We provide both notebooks and scripts for every tasks, except for the train vs validation plot where only the script exists. The figures and tests results have been generated using notebooks for display convenience. If you choose the notebook option, we advise you to run them on kaggle or google colab.
Each script comes with its helper section that you can disply using: python "script_name.py" -h. We give here a brief description of each script:
- InitModelsPipeline.py : Create the initial models for each datasets based on several seeds.
- TrainingPipeline.py : Pipeline for model training given a dataset, an optimizer and its parameters.
- TestingPipeline.py : Pipeline to test a model against a given dataset which will be augmented using the paper's procedure.
- WeightsReport.py : Create the weights report for trajectories and frequency content of both the first CNN layer and linear layer.
- ValidationVSTraining.py : Create a plot of the training and validation accuracy on a given dataset for the four optimizer described in the paper.
The .py files model.py and nb_optimizers.py are helpers module used extensively accros our different pipelines.

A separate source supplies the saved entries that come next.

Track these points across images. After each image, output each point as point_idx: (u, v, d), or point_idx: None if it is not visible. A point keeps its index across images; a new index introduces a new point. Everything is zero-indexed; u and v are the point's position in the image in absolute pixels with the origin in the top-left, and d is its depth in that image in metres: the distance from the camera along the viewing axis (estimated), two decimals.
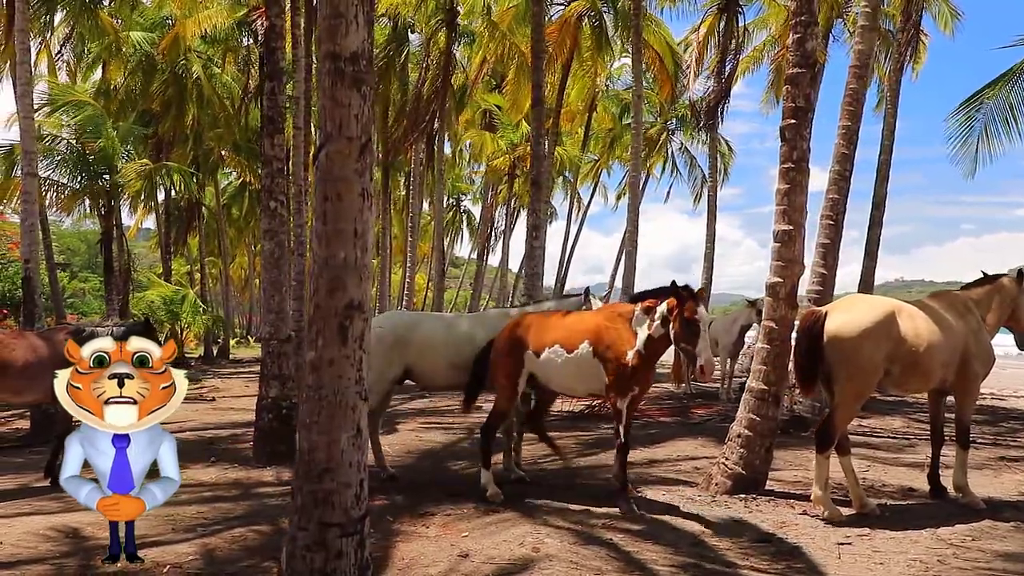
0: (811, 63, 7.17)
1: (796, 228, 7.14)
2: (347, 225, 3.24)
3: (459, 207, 50.06)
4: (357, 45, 3.21)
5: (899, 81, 17.94)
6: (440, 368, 7.53)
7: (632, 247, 17.73)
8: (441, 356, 7.49)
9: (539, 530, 5.85)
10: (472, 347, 7.38)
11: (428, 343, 7.51)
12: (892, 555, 5.21)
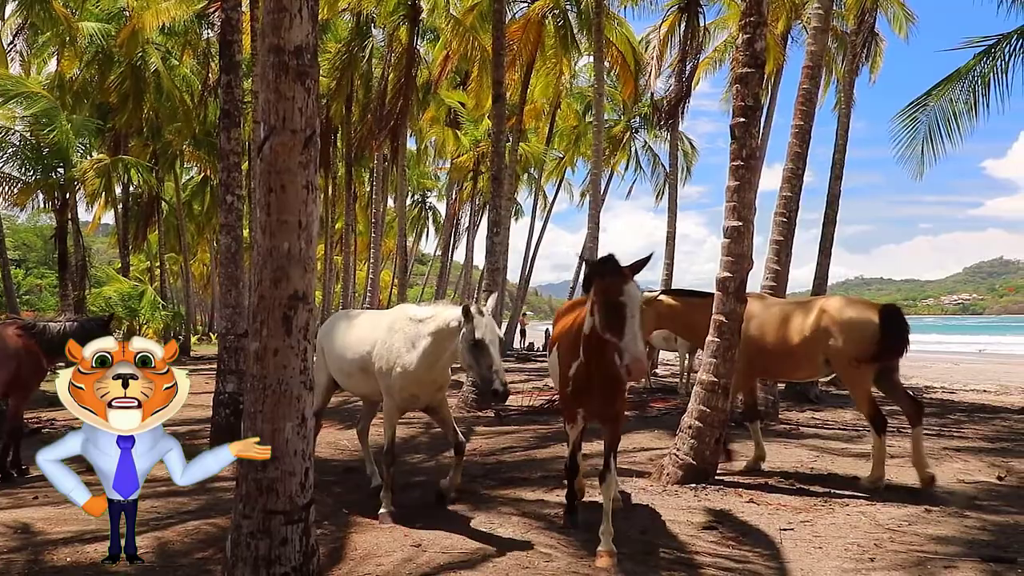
0: (760, 63, 7.33)
1: (746, 224, 7.30)
2: (291, 217, 3.29)
3: (424, 204, 50.01)
4: (301, 39, 3.26)
5: (853, 82, 18.31)
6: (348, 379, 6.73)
7: (593, 244, 17.87)
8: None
9: (493, 520, 5.95)
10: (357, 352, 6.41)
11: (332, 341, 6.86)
12: (831, 540, 5.39)
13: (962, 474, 7.71)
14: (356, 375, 6.47)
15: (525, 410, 12.82)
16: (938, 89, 12.19)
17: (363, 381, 6.45)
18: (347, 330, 6.68)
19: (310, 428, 3.52)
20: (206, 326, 54.39)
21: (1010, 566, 4.77)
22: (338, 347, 6.67)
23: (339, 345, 6.67)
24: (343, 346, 6.60)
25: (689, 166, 35.25)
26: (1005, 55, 11.45)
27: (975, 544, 5.27)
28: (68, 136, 18.37)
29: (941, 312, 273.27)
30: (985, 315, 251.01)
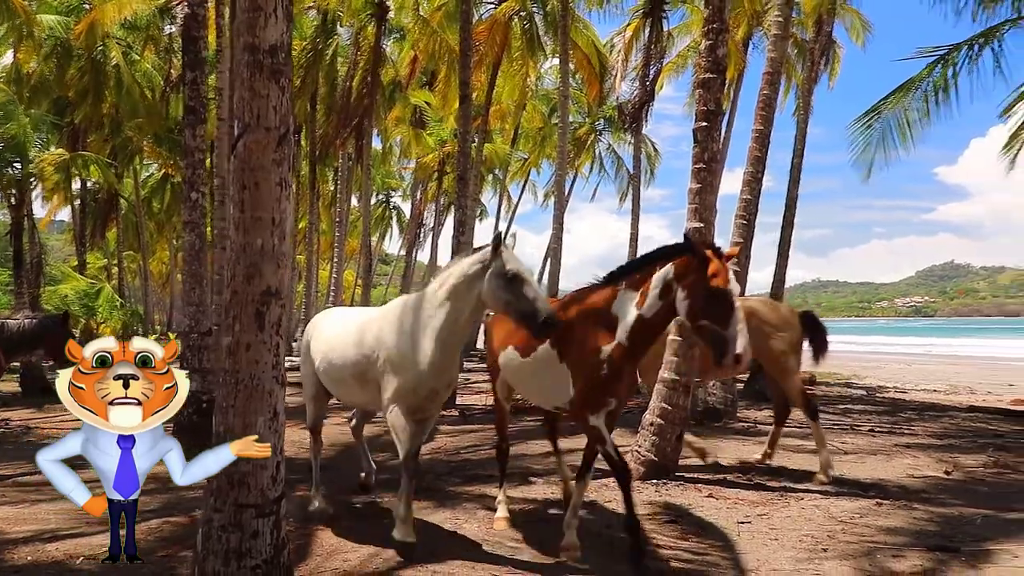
0: (722, 69, 7.52)
1: (707, 226, 7.48)
2: (265, 213, 3.34)
3: (388, 203, 49.83)
4: (276, 38, 3.31)
5: (812, 88, 18.73)
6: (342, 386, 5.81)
7: (557, 245, 18.06)
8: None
9: (458, 516, 6.04)
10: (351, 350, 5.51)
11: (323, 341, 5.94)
12: (787, 532, 5.58)
13: (912, 469, 7.98)
14: (350, 382, 5.49)
15: (489, 409, 12.90)
16: (893, 97, 12.58)
17: (359, 389, 5.47)
18: (337, 331, 5.72)
19: (281, 423, 3.57)
20: (165, 325, 53.61)
21: (954, 555, 4.98)
22: (327, 350, 5.71)
23: (328, 348, 5.70)
24: (332, 349, 5.64)
25: (652, 169, 35.64)
26: (956, 65, 11.86)
27: (922, 535, 5.50)
28: (26, 130, 17.99)
29: (895, 314, 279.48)
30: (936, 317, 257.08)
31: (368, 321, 5.46)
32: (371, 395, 5.34)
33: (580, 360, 4.94)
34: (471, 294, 4.88)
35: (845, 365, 28.36)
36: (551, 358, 5.10)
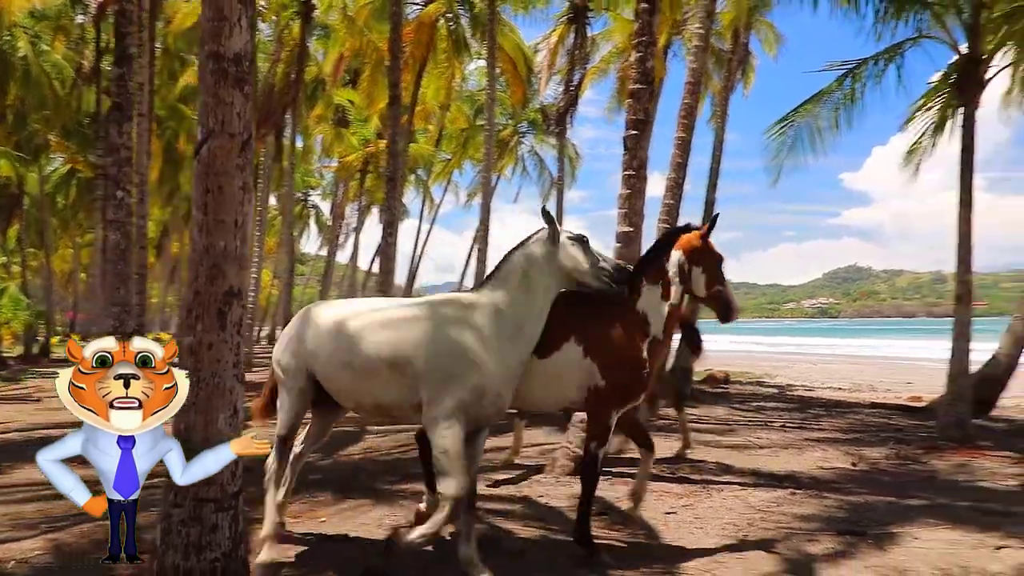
0: (651, 80, 7.87)
1: (636, 230, 7.82)
2: (228, 216, 3.42)
3: (307, 202, 49.04)
4: (240, 47, 3.40)
5: (728, 97, 19.50)
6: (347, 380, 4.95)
7: (484, 246, 18.25)
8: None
9: (396, 513, 6.16)
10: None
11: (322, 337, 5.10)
12: (710, 520, 5.94)
13: (822, 462, 8.51)
14: (384, 377, 4.69)
15: None
16: (804, 107, 13.27)
17: (389, 386, 4.70)
18: (359, 324, 4.89)
19: (240, 419, 3.65)
20: (67, 326, 51.35)
21: (862, 538, 5.41)
22: (345, 346, 4.85)
23: (346, 343, 4.85)
24: (355, 344, 4.81)
25: (574, 171, 36.18)
26: (862, 78, 12.61)
27: (833, 520, 5.93)
28: None
29: (802, 315, 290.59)
30: (840, 318, 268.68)
31: (407, 317, 4.77)
32: (401, 395, 4.66)
33: (620, 360, 4.95)
34: (548, 274, 4.73)
35: (756, 365, 29.56)
36: (577, 355, 4.98)
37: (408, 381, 4.57)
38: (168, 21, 23.85)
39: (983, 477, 7.79)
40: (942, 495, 6.84)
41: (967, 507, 6.33)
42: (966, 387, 10.69)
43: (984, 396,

In the figures folder you will find all the (optimizer,dataset) pairs with their corresponding weights reports (both frequency content and trajectories). They have been produced using the notebook "Weights Visualization.ipynb". There is an additionnal folder named "validation_vs_train" which contains the plot and data for the training versus validation accuracy on CIFAR10 of the different optimizers.